**AUFGABE A:**
Nennen Sie alle Ortsnamen, die im Textauszug über den Christdorfer Friedhof vorkommen.
**AUFGABE B:**
Auf welcher Länge ist das Mauerstück zur Straße nach Königsberg laut dem Textauszug über den Christdorfer Friedhof umgestürzt?
**AUFGABE C:**
Setzen Sie den Textauszug über den Christdorfer Friedhof im Anschluss an seinen letzten Satz fort.

**TEXTAUSZUG:**
Christdorf. Bereits im März hatte sich Christdorfs Ortsbeirat Gedanken um eine Umgestaltung des örtlichen Friedhofs gemacht. Neben einer Verkleinerung der Fläche war damals auch eine neue Umfriedung vorgeschlagen worden. „Die gesamte Umfriedung des Friedhofes ist instabil“, betonte Ortsvorsteherin Kerstin Stintmann im März.

Beim Ortstermin wenige Tage später mit Wittstocks Ordnungsamtschef Holger Schönberg sei aber von Seiten der Stadt signalisiert worden, dass für die Umgestaltung kein Geld vorhanden sei. „Unsere Ideen konnten also vorläufig nicht umgesetzt werden“, erinnerte sich die Ortsvorsteherin.

Christdorfs Ortsvorsteherin hofft auf eine neue Umfriedung

Christdorfs Ortsvorsteherin hofft auf eine neue Umfriedung.

Quelle: Christamaria Ruch

Habe vor einigen Monaten ein Gutachter noch die Stabilität der sich selbst tragenden Jahrzehnte alten Friedhofsmauer bescheinigt, ist man nun eines Besseren belehrt worden. Als Sturmtief „Xavier“ Ende der vergangenen Woche über die Region fegte, zog es auch die Mauer in Mitleidenschaft. „Das Stück zur Straße nach Königsberg ist auf einer Länge von 30 Metern umgestürzt“, berichtet Kerstin Stintmann. Ein Absperrband sei provisorisch gezogen worden, auf die lange Bank dürfe das Thema von der Stadt aber nun nicht mehr geschoben werden. Abermals wandte sich Kerstin Stintmann an die Stadtverwaltung. Die will nun rasch handeln.

Aus einer Sammlung entnommene Daten:
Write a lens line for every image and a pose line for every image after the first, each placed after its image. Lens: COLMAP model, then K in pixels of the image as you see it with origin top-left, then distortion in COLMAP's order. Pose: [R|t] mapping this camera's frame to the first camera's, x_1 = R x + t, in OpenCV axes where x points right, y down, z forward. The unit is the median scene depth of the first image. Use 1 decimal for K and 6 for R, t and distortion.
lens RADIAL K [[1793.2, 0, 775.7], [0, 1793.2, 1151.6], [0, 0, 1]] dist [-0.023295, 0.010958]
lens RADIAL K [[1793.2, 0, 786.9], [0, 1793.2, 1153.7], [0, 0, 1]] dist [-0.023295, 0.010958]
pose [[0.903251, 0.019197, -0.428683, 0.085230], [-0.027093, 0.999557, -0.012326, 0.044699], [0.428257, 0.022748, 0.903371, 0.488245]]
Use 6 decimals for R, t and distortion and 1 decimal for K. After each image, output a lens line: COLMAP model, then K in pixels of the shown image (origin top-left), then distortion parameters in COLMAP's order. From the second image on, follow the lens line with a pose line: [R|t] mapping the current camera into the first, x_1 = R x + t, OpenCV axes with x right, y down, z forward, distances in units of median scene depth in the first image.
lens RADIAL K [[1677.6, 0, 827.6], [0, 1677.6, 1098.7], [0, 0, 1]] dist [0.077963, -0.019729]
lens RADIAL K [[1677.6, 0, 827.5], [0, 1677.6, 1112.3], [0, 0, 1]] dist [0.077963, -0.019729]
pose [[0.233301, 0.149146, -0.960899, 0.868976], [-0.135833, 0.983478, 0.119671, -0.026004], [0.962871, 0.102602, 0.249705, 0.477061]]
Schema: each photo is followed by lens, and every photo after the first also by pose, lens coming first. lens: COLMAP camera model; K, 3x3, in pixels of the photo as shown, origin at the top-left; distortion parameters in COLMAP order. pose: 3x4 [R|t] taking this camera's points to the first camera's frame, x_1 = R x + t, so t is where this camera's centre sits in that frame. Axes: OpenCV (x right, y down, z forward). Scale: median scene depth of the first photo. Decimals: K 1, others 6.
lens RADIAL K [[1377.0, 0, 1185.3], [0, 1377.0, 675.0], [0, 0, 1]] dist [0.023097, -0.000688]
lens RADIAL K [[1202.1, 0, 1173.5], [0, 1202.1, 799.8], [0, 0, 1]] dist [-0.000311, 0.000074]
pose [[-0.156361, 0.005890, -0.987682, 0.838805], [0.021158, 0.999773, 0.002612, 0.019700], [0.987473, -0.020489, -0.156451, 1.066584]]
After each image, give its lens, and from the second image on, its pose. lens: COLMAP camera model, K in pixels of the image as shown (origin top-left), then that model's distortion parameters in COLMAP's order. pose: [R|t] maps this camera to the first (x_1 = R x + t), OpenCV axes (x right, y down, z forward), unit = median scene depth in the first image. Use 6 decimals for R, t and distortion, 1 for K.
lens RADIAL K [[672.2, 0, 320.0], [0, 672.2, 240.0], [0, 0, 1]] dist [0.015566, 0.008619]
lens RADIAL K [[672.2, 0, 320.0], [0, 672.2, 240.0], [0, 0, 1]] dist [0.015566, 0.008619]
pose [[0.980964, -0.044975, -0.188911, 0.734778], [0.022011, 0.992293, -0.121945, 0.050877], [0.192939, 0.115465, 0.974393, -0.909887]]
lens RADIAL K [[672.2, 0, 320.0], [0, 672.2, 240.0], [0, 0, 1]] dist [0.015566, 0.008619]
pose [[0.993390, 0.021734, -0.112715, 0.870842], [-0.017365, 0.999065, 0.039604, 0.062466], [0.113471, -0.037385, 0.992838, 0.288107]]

**LÖSUNG A:**
Christdorf, Wittstock, Königsberg

**LÖSUNG B:**
Auf einer Länge von 30 Metern.

**LÖSUNG C:**
Nächste Woche Termin vor Ort

„Die Standfestigkeit der verbliebenen Mauer wird geprüft“, informiert Wittstocks Stadtsprecher Jean Dibbert. Dann entscheide sich, ob es lohne die Mauer wiederzuerrichten. „Sollte das nicht der Fall sein, werden mögliche alternative Varianten geprüft“, so der Sprecher. In der kommenden Woche solle es einen Termin vor Ort mit den Beteiligten geben.

Eine Verkleinerung des Geländes werde in die Überlegungen einbezogen. Jean Dibbert betonte in dem Zusammenhang die Bedeutung von Umfriedungen als Schutz vor Wildtieren.